Catholic churches were always the best targets. Keith had found that they usually had far more alcohol stashed away than other places of worship, some of which had none at all. If there was something Catholics liked, it was free booze, and if there was something Prohibition Catholics liked, it was any booze at all.
Communion wine wasn’t particularly alcoholic, but it was the best quality alcohol in the country – the only thing with a 100% guarantee of not blinding you if you drank it. That fact, in and of itself, was worth money. It had been Keith’s source of income for months.
Keith pulled a hairpin out from behind his ear, where he kept a small cluster of them hidden away. He jammed it into the lock on the office door and began working it. The silence of the church was tenser than he liked, but he steeled himself. This was in and out, just a normal job.

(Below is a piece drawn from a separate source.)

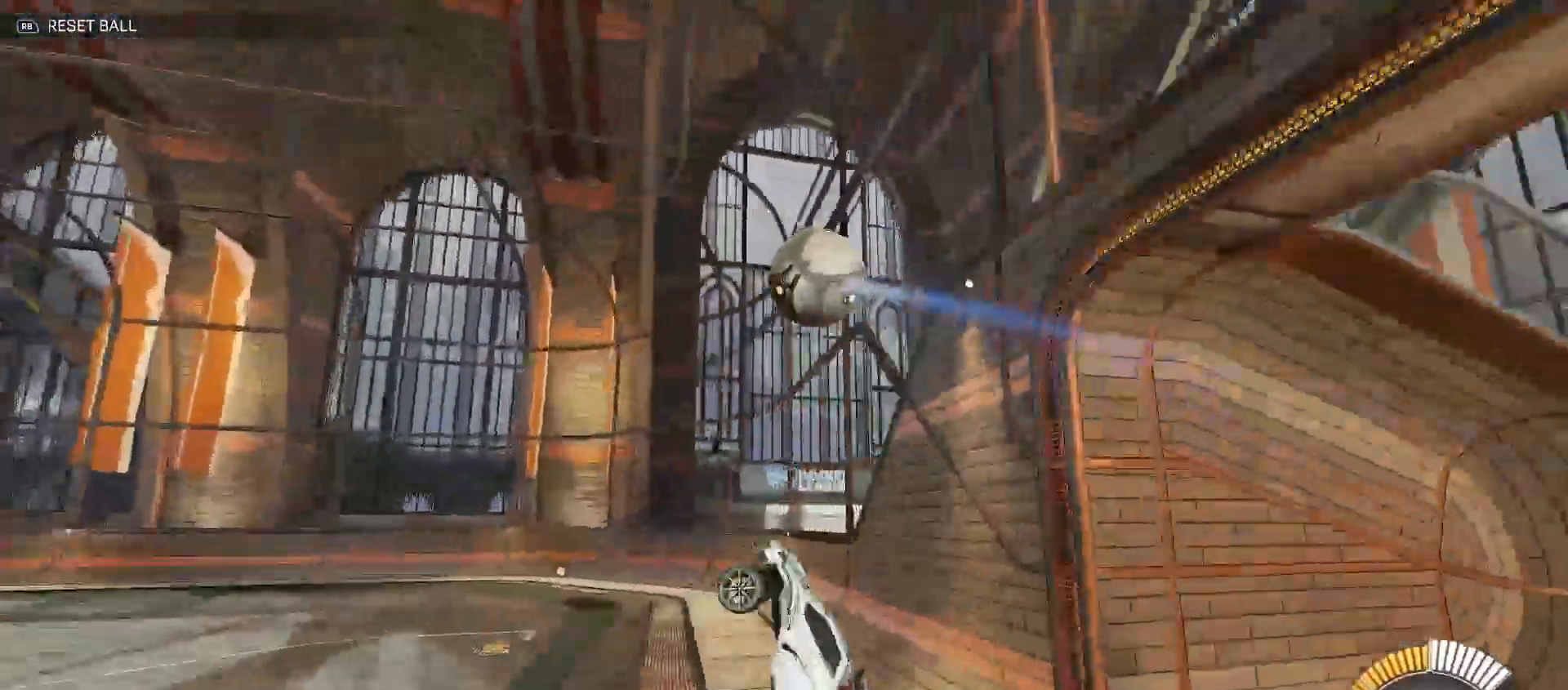
{"buttons": ["B", "Y", "R2"], "left_stick": "up-right", "right_stick": "center", "events": [[167, "left_stick", "right"], [267, "left_stick", "up-right"]]}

The lock clicked open, and Keith sighed in relief.
The back office of the church was a modest situation, to say the least. There was a small oak desk, a few filing cabinets, and a large stained-glass window depicting some biblical scene Keith couldn’t place. For the most part, the room was sparsely decorated. The only thing of note was a large safe behind the desk. Keith ignored it, heading instead behind the desk and kicking open the bottom drawer. Another, smaller safe was wedged in the back. That was the one he needed. He crouched down and began to pick at the lock.

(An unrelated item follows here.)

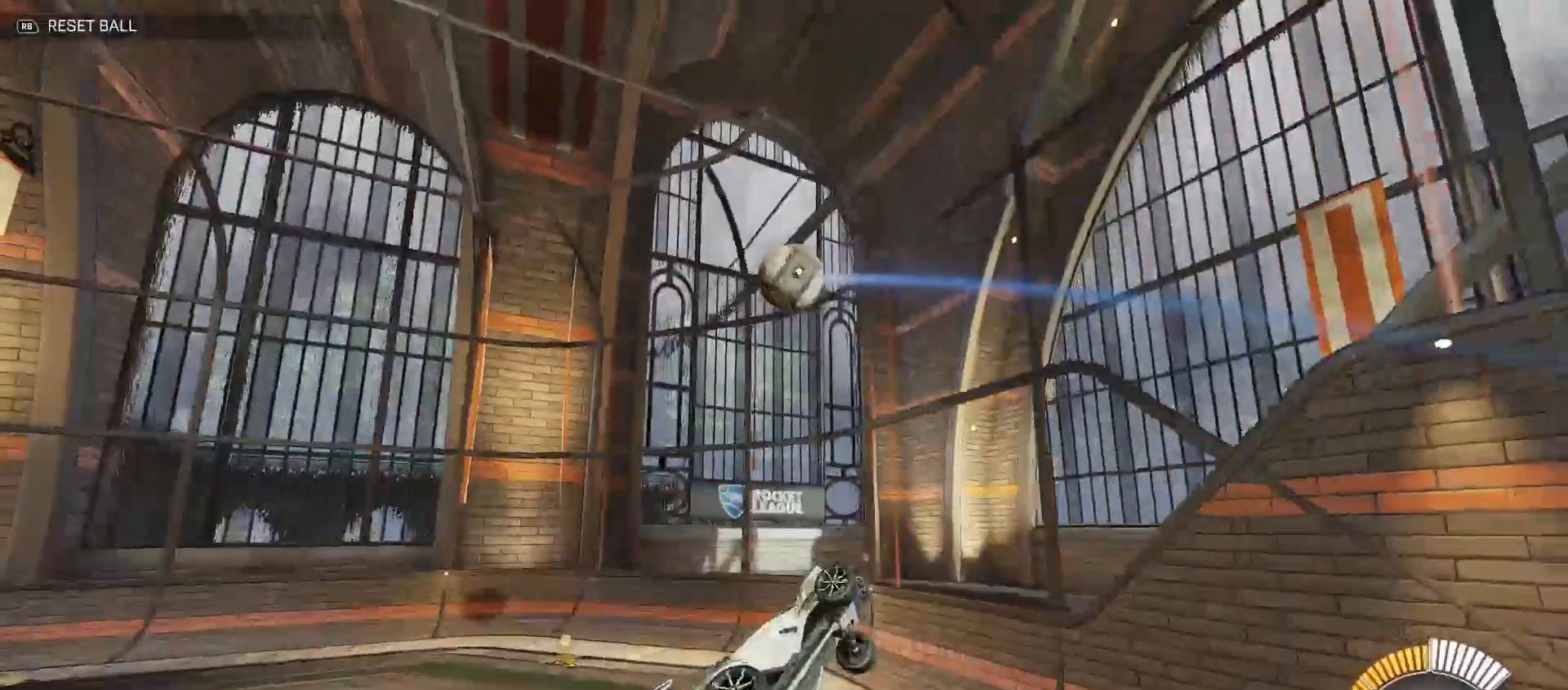
{"buttons": ["B", "Y", "R2"], "left_stick": "down-right", "right_stick": "center", "events": [[33, "left_stick", "down-right"], [350, "left_stick", "up-right"], [483, "left_stick", "down-right"]]}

Keith wasn’t religious, but he always felt a little bad about stealing from churches. He found himself making extended eye contact with a tiny statue of Jesus on the desk. The poor man was stretched out on the cross, hands and feet and face bleeding as he died. His face, twisted in agony, was framed by a radiant halo. It made Keith more than a little uncomfortable.
The lock on the safe clicked and Keith tugged the door open, revealing a small stash of bills and two bottles of communion wine. Proper, legal alcohol in its natural habitat. Keith grabbed a bottle, but left the second one, opting to instead grab a fistful of bills which he shoved in his pockets.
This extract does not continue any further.